Marc Frank Montoya

Personal information
- Born: June 13, 1974 (age 52) Denver, Colorado, U.S.

Sport
- Country: USA
- Sport: Snowboarding

= Marc Frank Montoya =

American professional snowboarder (born 1974)

Marc Frank Montoya (born June 13, 1974) is an American professional snowboarder.

==Biography==
Montoya grew up in suburban Denver, Colorado. He started snowboarding as a winter pastime for skateboarding. Montoya embraces his urban roots, which many deem refreshing in a sport generally ruled by young suburbanites. He is the first Mexican-American professional snowboarder to make his way from inner-city Denver, and is the only major Latino snowboarder on the circuit.

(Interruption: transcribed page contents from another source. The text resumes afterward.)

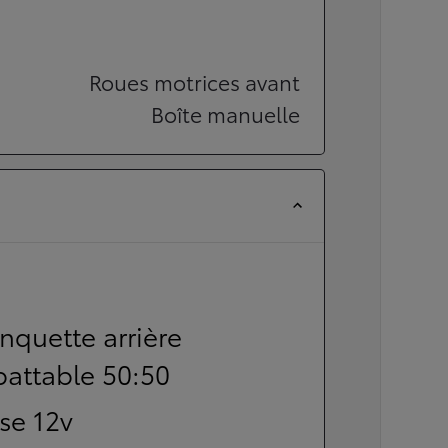
Roues motrices avant
Boîte manuelle
nquette arrière
battable 50:50
ise 12v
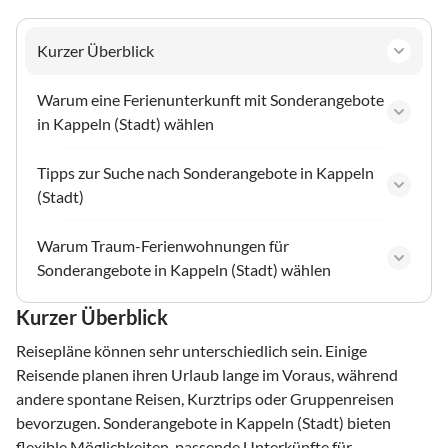
Kurzer Überblick
Warum eine Ferienunterkunft mit Sonderangebote
in Kappeln (Stadt) wählen
Tipps zur Suche nach Sonderangebote in Kappeln
(Stadt)
Warum Traum-Ferienwohnungen für
Sonderangebote in Kappeln (Stadt) wählen
Kurzer Überblick
Reisepläne können sehr unterschiedlich sein. Einige
Reisende planen ihren Urlaub lange im Voraus, während
andere spontane Reisen, Kurztrips oder Gruppenreisen
bevorzugen. Sonderangebote in Kappeln (Stadt) bieten
flexible Möglichkeiten, passende Unterkünfte für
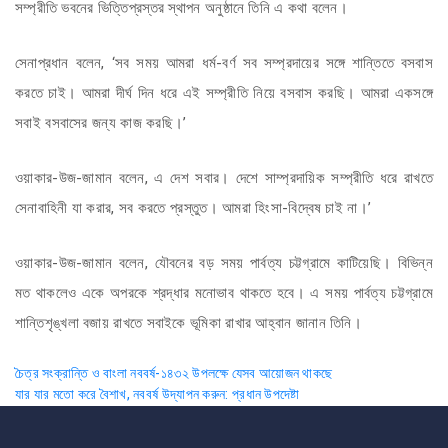
সম্প্রীতি ভবনের ভিত্তিপ্রস্তর স্থাপন অনুষ্ঠানে তিনি এ কথা বলেন।
সেনাপ্রধান বলেন, ‘সব সময় আমরা ধর্ম-বর্ণ সব সম্প্রদায়ের সঙ্গে শান্তিতে বসবাস
করতে চাই। আমরা দীর্ঘ দিন ধরে এই সম্প্রীতি নিয়ে বসবাস করছি। আমরা একসঙ্গে
সবাই বসবাসের জন্য কাজ করছি।’
ওয়াকার-উজ-জামান বলেন, এ দেশ সবার। দেশে সাম্প্রদায়িক সম্প্রীতি ধরে রাখতে
সেনাবাহিনী যা করার, সব করতে প্রস্তুত। আমরা হিংসা-বিদ্বেষ চাই না।’
ওয়াকার-উজ-জামান বলেন, যৌবনের বড় সময় পার্বত্য চট্টগ্রামে কাটিয়েছি। বিভিন্ন
মত থাকলেও একে অপরকে শ্রদ্ধার মনোভাব থাকতে হবে। এ সময় পার্বত্য চট্টগ্রামে
শান্তিশৃঙ্খলা বজায় রাখতে সবাইকে ভূমিকা রাখার আহ্বান জানান তিনি।
Post
চৈত্র সংক্রান্তি ও বাংলা নববর্ষ-১৪৩২ উপলক্ষে যেসব আয়োজন থাকছে
যার যার মতো করে বৈশাখ, নববর্ষ উদ্‌যাপন করুন: প্রধান উপদেষ্টা
navigation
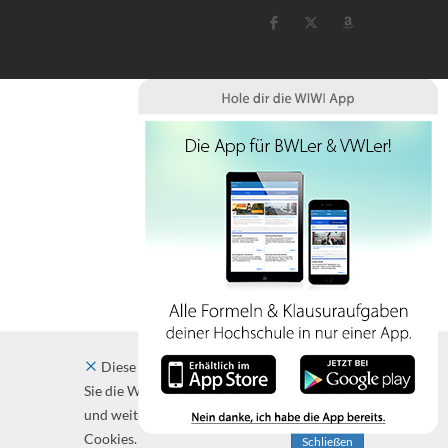
Diese Website verwendet Cookies. Indem
Sie die Website und ihre Angebote nutzen
und weiter navigieren, akzeptieren Sie diese
Cookies.
Schließen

He has been featured in nearly 300 pages of industry coverage since turning pro. Montoya was named "Rock Star of the Year" in the 2004 Transworld Magazine Rider's Poll and was ranked third on Snowboard Magazine's list of the top 10 Riders of 2005. He is best known for his urban style and his park riding, particularly rails. He is also instrumental in developing various snowboarding brands and products and has several products with his sponsors. He has a pro board and bindings with Technine, goggles with Spy Optics, boots with Nitro and his own headphones with Skullcandy. He is a primary stakeholder in many successful snowboard industry companies from technology to hospitality. In addition, he opened his own chain of snowboarding related hotels, called The Block, which closed in 2009 due to tax issues.

==Video Appearances==
He is featured in Absinthe Films' snowboarding videos, including More in 2006, and Optimistic? in 2007. He has also been included in Technine videos.